Document section:
======
Introduction to Datastage

DataStage is an ETL tool that is used in graphical notation to build solutions to data integration. The available versions of DataStage are SE (Server Edition), EE (Enterprise Edition), MVS (Multiple Virtual Storage) editions. The job role in DataStage comprises the knowledge of data warehouse, ETL, data storage, configuration, design, various stages, and modules in data stages. DataStage is used to integrate various systems (multiple systems) and processes high volumes of data. The popularity of DataStage is because of the user-friendly graphical front-end to design jobs.

The following write-up is written to make you aware of the DataStage interview questions and answers. It will be helpful in cracking foundation interview levels of DataStage related jobs. Nonetheless, DataStage real-time interview questions will help to get shortlisted for a job position.

Categories of Datastage Interview Questions

DataStage Interview Questions

Let’s begin with IBM DataStage Interview questions and answers.
======
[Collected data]

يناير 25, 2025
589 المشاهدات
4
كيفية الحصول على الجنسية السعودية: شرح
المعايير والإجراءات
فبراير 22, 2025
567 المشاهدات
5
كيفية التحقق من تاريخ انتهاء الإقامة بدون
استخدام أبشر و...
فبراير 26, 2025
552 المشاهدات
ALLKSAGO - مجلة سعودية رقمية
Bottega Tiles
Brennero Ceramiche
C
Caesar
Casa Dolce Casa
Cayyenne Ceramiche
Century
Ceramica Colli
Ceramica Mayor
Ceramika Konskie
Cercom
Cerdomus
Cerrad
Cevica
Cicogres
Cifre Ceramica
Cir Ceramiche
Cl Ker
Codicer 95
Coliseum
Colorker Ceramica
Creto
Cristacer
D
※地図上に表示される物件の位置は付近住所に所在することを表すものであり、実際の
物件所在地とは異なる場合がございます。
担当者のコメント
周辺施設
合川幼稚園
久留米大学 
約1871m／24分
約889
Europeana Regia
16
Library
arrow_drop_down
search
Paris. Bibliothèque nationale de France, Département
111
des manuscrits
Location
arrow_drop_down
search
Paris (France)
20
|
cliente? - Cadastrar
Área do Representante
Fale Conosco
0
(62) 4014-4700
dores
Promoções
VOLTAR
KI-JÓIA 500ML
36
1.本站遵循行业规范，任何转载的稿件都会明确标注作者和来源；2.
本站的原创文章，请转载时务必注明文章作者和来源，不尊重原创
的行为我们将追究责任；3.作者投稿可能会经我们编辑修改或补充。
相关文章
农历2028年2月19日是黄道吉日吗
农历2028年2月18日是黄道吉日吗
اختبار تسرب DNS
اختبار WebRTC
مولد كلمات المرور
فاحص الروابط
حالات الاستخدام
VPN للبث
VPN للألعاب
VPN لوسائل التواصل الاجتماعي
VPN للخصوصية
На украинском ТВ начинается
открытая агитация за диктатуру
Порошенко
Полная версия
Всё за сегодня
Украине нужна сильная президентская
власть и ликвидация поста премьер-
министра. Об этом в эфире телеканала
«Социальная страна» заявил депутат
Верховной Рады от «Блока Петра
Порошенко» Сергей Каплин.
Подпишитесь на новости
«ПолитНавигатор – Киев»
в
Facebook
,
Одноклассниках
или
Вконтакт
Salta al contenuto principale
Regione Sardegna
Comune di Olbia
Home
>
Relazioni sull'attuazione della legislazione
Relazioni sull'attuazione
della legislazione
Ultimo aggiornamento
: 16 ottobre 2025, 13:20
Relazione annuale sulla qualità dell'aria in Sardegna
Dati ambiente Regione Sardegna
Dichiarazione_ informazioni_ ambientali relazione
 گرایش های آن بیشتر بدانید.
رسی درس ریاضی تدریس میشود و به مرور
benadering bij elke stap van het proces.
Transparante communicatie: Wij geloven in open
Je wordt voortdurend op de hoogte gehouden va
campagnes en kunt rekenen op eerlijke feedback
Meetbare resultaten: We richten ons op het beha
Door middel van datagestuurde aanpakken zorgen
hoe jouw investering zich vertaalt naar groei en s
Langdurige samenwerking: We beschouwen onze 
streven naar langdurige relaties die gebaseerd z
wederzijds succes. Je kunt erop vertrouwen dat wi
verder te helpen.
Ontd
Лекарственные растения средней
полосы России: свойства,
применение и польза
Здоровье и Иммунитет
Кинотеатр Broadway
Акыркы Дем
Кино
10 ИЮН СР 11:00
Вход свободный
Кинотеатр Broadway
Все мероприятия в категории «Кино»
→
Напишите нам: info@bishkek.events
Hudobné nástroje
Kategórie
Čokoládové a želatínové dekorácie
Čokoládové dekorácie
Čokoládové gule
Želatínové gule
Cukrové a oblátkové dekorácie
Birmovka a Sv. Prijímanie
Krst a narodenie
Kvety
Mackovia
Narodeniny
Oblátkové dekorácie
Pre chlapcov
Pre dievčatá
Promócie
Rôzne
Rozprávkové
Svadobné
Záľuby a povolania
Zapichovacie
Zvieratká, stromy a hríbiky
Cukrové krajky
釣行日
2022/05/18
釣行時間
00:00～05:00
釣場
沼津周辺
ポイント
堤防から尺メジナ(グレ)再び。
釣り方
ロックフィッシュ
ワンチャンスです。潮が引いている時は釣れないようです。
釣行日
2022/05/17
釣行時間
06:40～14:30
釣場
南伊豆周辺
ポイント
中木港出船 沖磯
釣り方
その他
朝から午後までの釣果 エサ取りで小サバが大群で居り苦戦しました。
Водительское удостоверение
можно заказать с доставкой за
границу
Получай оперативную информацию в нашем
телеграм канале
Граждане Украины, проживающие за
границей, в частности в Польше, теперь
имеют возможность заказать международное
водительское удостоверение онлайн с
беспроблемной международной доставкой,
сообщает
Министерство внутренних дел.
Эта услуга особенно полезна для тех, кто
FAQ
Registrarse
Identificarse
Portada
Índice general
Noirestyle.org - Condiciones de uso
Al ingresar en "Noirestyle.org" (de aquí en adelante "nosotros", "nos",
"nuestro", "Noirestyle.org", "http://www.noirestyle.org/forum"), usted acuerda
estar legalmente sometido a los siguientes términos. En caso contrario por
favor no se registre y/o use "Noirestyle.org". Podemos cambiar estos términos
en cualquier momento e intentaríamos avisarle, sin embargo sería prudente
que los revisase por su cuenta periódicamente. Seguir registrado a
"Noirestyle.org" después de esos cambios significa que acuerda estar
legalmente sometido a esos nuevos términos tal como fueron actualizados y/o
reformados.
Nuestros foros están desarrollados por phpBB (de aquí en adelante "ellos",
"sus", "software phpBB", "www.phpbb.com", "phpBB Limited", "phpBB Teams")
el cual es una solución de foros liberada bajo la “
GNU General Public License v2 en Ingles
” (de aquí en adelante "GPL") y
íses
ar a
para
======
Actions to take:
1. Write out the DataStage introduction, everything from "The following write-up" down to "IBM DataStage Interview questions and answers.".
2. In the DataStage introduction, what do the edition abbreviations SE, EE, and MVS stand for?
3. Proceed with the DataStage introduction, picking up after its final sentence.

Answer set:
1.
The following write-up is written to make you aware of the DataStage interview questions and answers. It will be helpful in cracking foundation interview levels of DataStage related jobs. Nonetheless, DataStage real-time interview questions will help to get shortlisted for a job position.

Categories of Datastage Interview Questions

DataStage Interview Questions

Let’s begin with IBM DataStage Interview questions and answers.

2. SE is Server Edition, EE is Enterprise Edition, and MVS is Multiple Virtual Storage.

3.
Q1) What is DataStage?

Ans: DataStage is a tool developed by IBM that is used to design, develop, and execute different applications to fill the gap of multiple tables in data warehouses or data marts. It is software for windows servers that helps in data extraction from databases and modifies them into data warehouses. DataStage is an important part of the IBM WebSphere Data Integration Suite.

Q2) What are the types of stages?


  • General Objects

  • Stages of Data Quality

  • Development and Debug Stages

  • Database connectors

  • Restructure stages

  • Real-time stages

  • Debug and Development stages

  • Sequence activities

Q3) What are the components of DataStage?

Ans: DataStage has a number of client and server components. It has four main components, namely:

  • Datastage Designer

  • Datastage Director

  • Datastage Manager

  • Datastage Administrator

Q4) Explain a few features of DataStage.


  • Extracts data from any number or types of database.

  • Handles all the metadata definitions required to define your data warehouse.

  • You can view and modify the table definitions at any point during the design of your application.

  •  Aggregates data

  •  You can modify SQL SELECT statements used to extract data

  • DataStage transforms data easily. It has a set of predefined transforms and functions.

  • You can use it to convert your data and you can easily extend the functionality by defining your own transforms to use.

  • Loads the data warehouse

Q5) What are the jobs available in DataStage?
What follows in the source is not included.